**Directions for this task**
Reproduce every entry exactly as shown.

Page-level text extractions

BEGIN

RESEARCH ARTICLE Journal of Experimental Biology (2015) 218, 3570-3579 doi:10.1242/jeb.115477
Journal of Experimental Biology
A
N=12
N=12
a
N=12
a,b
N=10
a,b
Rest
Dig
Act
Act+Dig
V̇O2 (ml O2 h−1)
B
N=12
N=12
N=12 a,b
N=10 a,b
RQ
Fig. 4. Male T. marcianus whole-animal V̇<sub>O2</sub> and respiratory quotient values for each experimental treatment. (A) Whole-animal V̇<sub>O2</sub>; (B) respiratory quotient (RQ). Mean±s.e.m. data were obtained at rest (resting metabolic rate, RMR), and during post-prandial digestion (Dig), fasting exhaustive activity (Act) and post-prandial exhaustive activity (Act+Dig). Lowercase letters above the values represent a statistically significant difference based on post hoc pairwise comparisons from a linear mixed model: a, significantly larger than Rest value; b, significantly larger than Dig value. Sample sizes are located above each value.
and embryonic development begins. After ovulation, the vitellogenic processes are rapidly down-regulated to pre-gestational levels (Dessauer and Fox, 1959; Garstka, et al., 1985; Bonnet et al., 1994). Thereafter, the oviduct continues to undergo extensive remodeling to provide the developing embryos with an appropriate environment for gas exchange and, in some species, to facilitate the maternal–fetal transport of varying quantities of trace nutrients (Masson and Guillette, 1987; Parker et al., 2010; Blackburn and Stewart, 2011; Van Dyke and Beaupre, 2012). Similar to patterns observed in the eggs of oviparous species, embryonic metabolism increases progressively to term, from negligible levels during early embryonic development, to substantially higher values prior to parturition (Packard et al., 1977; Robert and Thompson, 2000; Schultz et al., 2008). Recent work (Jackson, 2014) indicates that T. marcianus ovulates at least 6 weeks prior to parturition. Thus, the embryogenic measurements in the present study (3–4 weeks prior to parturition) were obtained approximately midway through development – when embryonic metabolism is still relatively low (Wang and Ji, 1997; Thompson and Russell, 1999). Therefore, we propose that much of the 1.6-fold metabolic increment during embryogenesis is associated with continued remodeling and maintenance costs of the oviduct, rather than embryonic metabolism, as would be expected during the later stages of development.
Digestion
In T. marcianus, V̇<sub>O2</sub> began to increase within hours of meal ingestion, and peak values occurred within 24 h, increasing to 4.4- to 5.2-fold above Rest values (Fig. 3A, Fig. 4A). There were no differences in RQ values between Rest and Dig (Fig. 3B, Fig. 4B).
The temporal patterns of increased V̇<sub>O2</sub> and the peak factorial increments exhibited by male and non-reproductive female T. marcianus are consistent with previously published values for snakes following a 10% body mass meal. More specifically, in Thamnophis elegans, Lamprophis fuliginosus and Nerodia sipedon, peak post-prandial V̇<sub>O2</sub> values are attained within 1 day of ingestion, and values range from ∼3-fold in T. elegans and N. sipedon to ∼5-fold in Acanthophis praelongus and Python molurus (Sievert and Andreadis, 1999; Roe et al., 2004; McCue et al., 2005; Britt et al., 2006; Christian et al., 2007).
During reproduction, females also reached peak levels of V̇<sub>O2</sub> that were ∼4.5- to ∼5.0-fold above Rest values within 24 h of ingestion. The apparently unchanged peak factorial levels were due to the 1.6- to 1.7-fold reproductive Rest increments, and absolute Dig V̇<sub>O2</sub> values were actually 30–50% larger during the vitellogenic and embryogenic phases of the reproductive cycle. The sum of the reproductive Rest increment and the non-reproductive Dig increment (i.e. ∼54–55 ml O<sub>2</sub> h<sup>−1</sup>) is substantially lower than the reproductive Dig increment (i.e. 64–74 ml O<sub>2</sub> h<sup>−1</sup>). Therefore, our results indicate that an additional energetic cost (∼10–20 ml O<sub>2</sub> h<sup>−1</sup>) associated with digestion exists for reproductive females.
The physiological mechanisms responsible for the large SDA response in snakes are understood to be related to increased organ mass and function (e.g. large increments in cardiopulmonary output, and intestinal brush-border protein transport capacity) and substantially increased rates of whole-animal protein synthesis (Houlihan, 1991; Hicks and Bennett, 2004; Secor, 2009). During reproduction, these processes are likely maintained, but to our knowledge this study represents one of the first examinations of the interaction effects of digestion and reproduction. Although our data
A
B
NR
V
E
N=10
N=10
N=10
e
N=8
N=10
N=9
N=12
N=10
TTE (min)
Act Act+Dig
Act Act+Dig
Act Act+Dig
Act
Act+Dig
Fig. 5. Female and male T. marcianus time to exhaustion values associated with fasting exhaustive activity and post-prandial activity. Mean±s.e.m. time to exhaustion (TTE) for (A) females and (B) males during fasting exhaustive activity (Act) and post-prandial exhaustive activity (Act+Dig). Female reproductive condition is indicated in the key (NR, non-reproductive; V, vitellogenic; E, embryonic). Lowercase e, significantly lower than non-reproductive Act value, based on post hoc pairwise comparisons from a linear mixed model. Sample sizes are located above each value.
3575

END

**Task result**
RESEARCH ARTICLE Journal of Experimental Biology (2015) 218, 3570-3579 doi:10.1242/jeb.115477
Journal of Experimental Biology
A
N=12
N=12
a
N=12
a,b
N=10
a,b
Rest
Dig
Act
Act+Dig
V̇O2 (ml O2 h−1)
B
N=12
N=12
N=12 a,b
N=10 a,b
RQ
Fig. 4. Male T. marcianus whole-animal V̇<sub>O2</sub> and respiratory quotient values for each experimental treatment. (A) Whole-animal V̇<sub>O2</sub>; (B) respiratory quotient (RQ). Mean±s.e.m. data were obtained at rest (resting metabolic rate, RMR), and during post-prandial digestion (Dig), fasting exhaustive activity (Act) and post-prandial exhaustive activity (Act+Dig). Lowercase letters above the values represent a statistically significant difference based on post hoc pairwise comparisons from a linear mixed model: a, significantly larger than Rest value; b, significantly larger than Dig value. Sample sizes are located above each value.
and embryonic development begins. After ovulation, the vitellogenic processes are rapidly down-regulated to pre-gestational levels (Dessauer and Fox, 1959; Garstka, et al., 1985; Bonnet et al., 1994). Thereafter, the oviduct continues to undergo extensive remodeling to provide the developing embryos with an appropriate environment for gas exchange and, in some species, to facilitate the maternal–fetal transport of varying quantities of trace nutrients (Masson and Guillette, 1987; Parker et al., 2010; Blackburn and Stewart, 2011; Van Dyke and Beaupre, 2012). Similar to patterns observed in the eggs of oviparous species, embryonic metabolism increases progressively to term, from negligible levels during early embryonic development, to substantially higher values prior to parturition (Packard et al., 1977; Robert and Thompson, 2000; Schultz et al., 2008). Recent work (Jackson, 2014) indicates that T. marcianus ovulates at least 6 weeks prior to parturition. Thus, the embryogenic measurements in the present study (3–4 weeks prior to parturition) were obtained approximately midway through development – when embryonic metabolism is still relatively low (Wang and Ji, 1997; Thompson and Russell, 1999). Therefore, we propose that much of the 1.6-fold metabolic increment during embryogenesis is associated with continued remodeling and maintenance costs of the oviduct, rather than embryonic metabolism, as would be expected during the later stages of development.
Digestion
In T. marcianus, V̇<sub>O2</sub> began to increase within hours of meal ingestion, and peak values occurred within 24 h, increasing to 4.4- to 5.2-fold above Rest values (Fig. 3A, Fig. 4A). There were no differences in RQ values between Rest and Dig (Fig. 3B, Fig. 4B).
The temporal patterns of increased V̇<sub>O2</sub> and the peak factorial increments exhibited by male and non-reproductive female T. marcianus are consistent with previously published values for snakes following a 10% body mass meal. More specifically, in Thamnophis elegans, Lamprophis fuliginosus and Nerodia sipedon, peak post-prandial V̇<sub>O2</sub> values are attained within 1 day of ingestion, and values range from ∼3-fold in T. elegans and N. sipedon to ∼5-fold in Acanthophis praelongus and Python molurus (Sievert and Andreadis, 1999; Roe et al., 2004; McCue et al., 2005; Britt et al., 2006; Christian et al., 2007).
During reproduction, females also reached peak levels of V̇<sub>O2</sub> that were ∼4.5- to ∼5.0-fold above Rest values within 24 h of ingestion. The apparently unchanged peak factorial levels were due to the 1.6- to 1.7-fold reproductive Rest increments, and absolute Dig V̇<sub>O2</sub> values were actually 30–50% larger during the vitellogenic and embryogenic phases of the reproductive cycle. The sum of the reproductive Rest increment and the non-reproductive Dig increment (i.e. ∼54–55 ml O<sub>2</sub> h<sup>−1</sup>) is substantially lower than the reproductive Dig increment (i.e. 64–74 ml O<sub>2</sub> h<sup>−1</sup>). Therefore, our results indicate that an additional energetic cost (∼10–20 ml O<sub>2</sub> h<sup>−1</sup>) associated with digestion exists for reproductive females.
The physiological mechanisms responsible for the large SDA response in snakes are understood to be related to increased organ mass and function (e.g. large increments in cardiopulmonary output, and intestinal brush-border protein transport capacity) and substantially increased rates of whole-animal protein synthesis (Houlihan, 1991; Hicks and Bennett, 2004; Secor, 2009). During reproduction, these processes are likely maintained, but to our knowledge this study represents one of the first examinations of the interaction effects of digestion and reproduction. Although our data
A
B
NR
V
E
N=10
N=10
N=10
e
N=8
N=10
N=9
N=12
N=10
TTE (min)
Act Act+Dig
Act Act+Dig
Act Act+Dig
Act
Act+Dig
Fig. 5. Female and male T. marcianus time to exhaustion values associated with fasting exhaustive activity and post-prandial activity. Mean±s.e.m. time to exhaustion (TTE) for (A) females and (B) males during fasting exhaustive activity (Act) and post-prandial exhaustive activity (Act+Dig). Female reproductive condition is indicated in the key (NR, non-reproductive; V, vitellogenic; E, embryonic). Lowercase e, significantly lower than non-reproductive Act value, based on post hoc pairwise comparisons from a linear mixed model. Sample sizes are located above each value.
3575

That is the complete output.